Rarely do you hear someone say “I can’t” when they are talking about themselves.  “I can’t” is a response phrase.  When someone makes a suggestion, a common response is an immediate “I can’t”.  Which I find interesting, because in about 88% of all cases it’s just not true.  What the person really means is they don’t want to or they are afraid to.  But admitting you are afraid to yourself or another person makes you vulnerable an only really happens for children or characters in movies.  An admitting you don’t want to and so won’t is somewhat confrontation so while honest, we’d rather not do it.  So “I can’t” comes out and makes everything all right because it’s not about us, it’s the situation.  “I can’t” makes it not possible.

So what would happen if we stopped using the phrase “I can’t”?  What if we had to navigate all those social situations without that “out”?  What would you do?  I mean, you could go extreme and accept everything and try to make that crazy and chaotic life work.  And it would for about 2 seconds and then your head would explode.  You could just say “No” to everything.  “No” is a complete sentence and does suffice, but I don’t think you’d win ‘Friend of the Year’ for using it all the time.

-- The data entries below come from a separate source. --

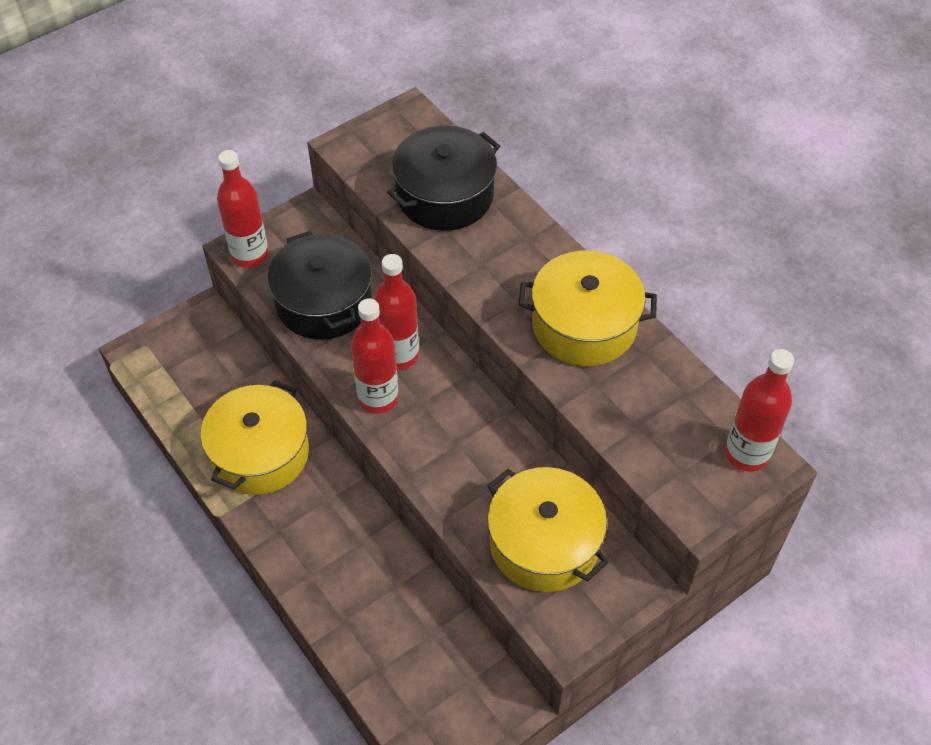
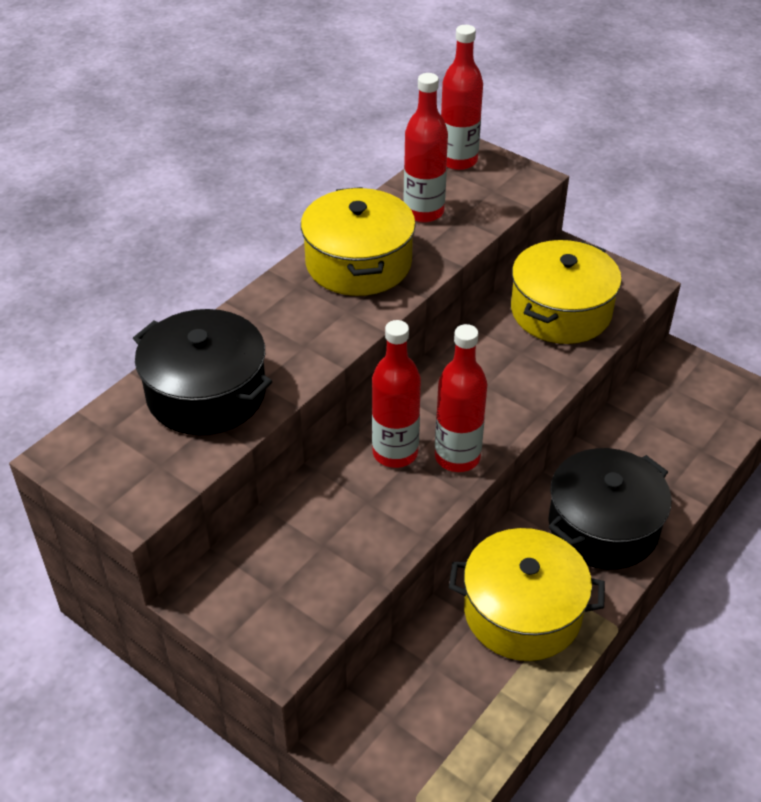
camera: 105 degrees left, 10 degrees down
red bottle [217,150,269,268] -> red bottle moved to [404,73,448,223]
black pot [267,231,372,340] -> black pot moved to [548,448,671,569]

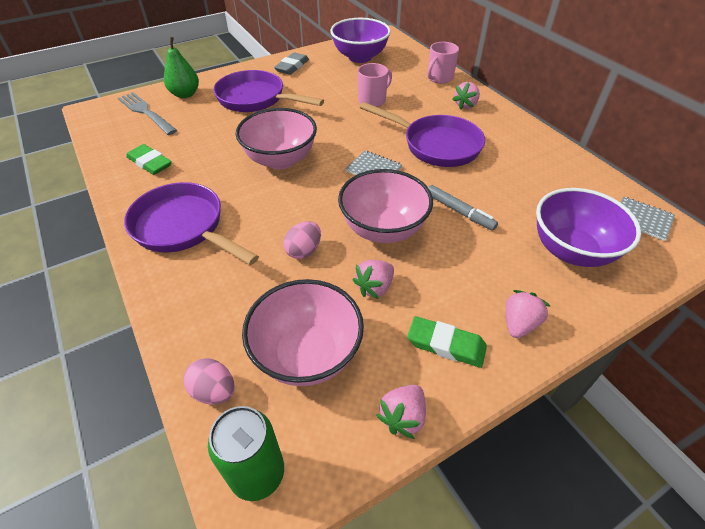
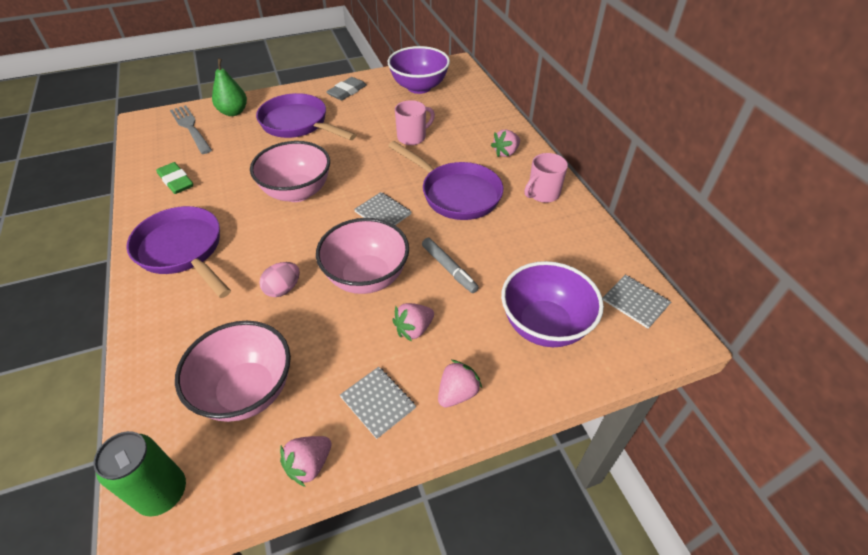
camera: 10 degrees right, 0 degrees up
pink egg [183,358,235,405] -> none
pink strawberry [353,260,394,299] -> pink strawberry moved to [392,303,434,342]
green eraser [407,316,487,368] -> grey notebook [340,367,416,439]
pink mug [427,42,459,84] -> pink mug moved to [524,153,568,203]

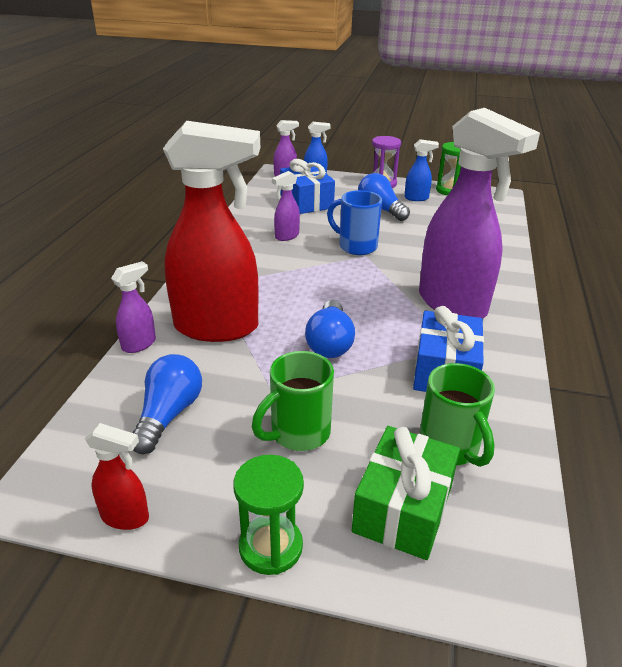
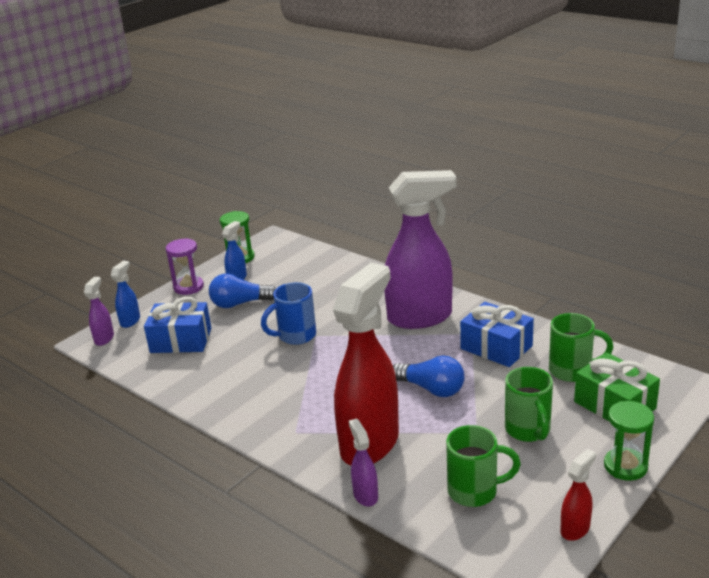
camera: 60 degrees left, 5 degrees down
blue light bulb [133,354,202,454] -> green mug [446,425,521,507]
purple spray bottle [272,171,300,241] -> none

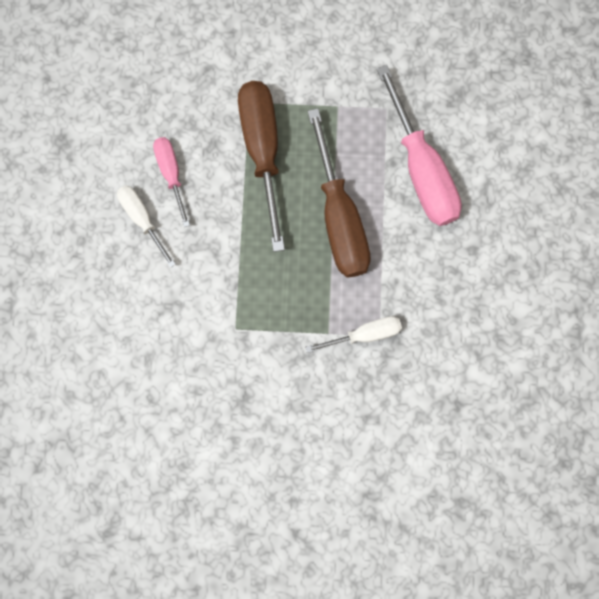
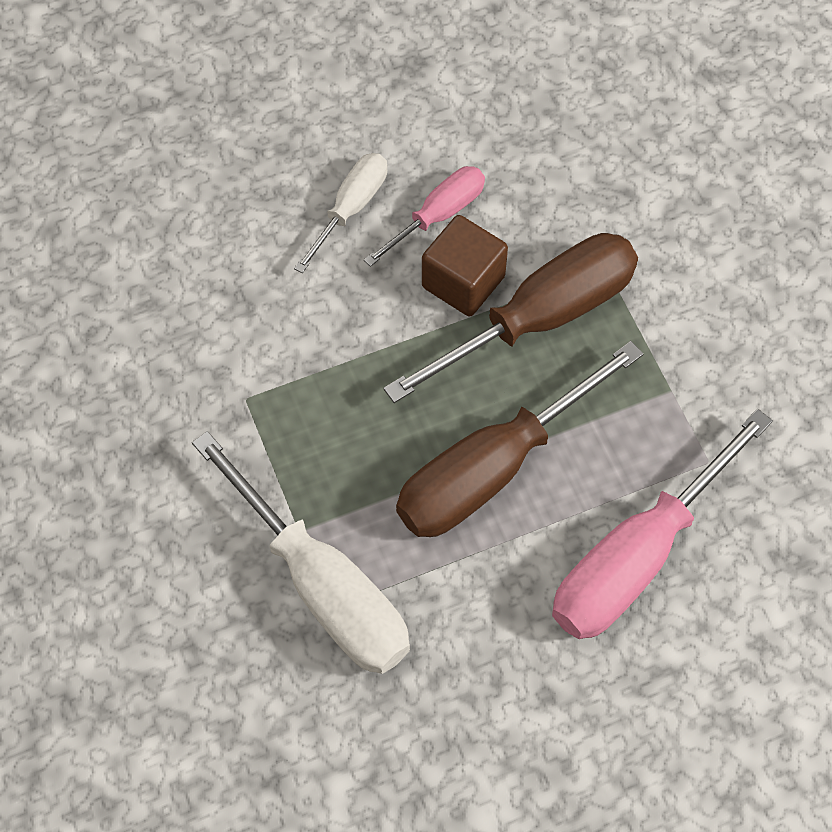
camera: 65 degrees right, 15 degrees down
white screwdriver [305,316,402,353] -> white screwdriver [192,431,410,674], size x1.84
none -> brown cube [422,215,508,316]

How about stopping for an extra 2 seconds and considering your answer before you give it and figure out why you would be saying “I can’t”.  Out of town on a road trip – valid. So instead of saying “I can’t” say “I’d love to but I’m not available.  Maybe next time.”  Really don’t want to do that and want an escape route – find some way to make that boundary clear.  “I appreciate the offer but I personally feel that Clowns are evil and I don’t want to support them by going to the Circus.  Thanks for the offer.”  Scared to try something new for the first time?  Challenge yourself by trying.  Be safe, be responsible, but don’t hold yourself back.  If you need to think about it, tell the person.  If they can’t understand that, then they are not someone you want to be around anyway.

Challenge yourself to experience the world without the barrier of “I can’t”.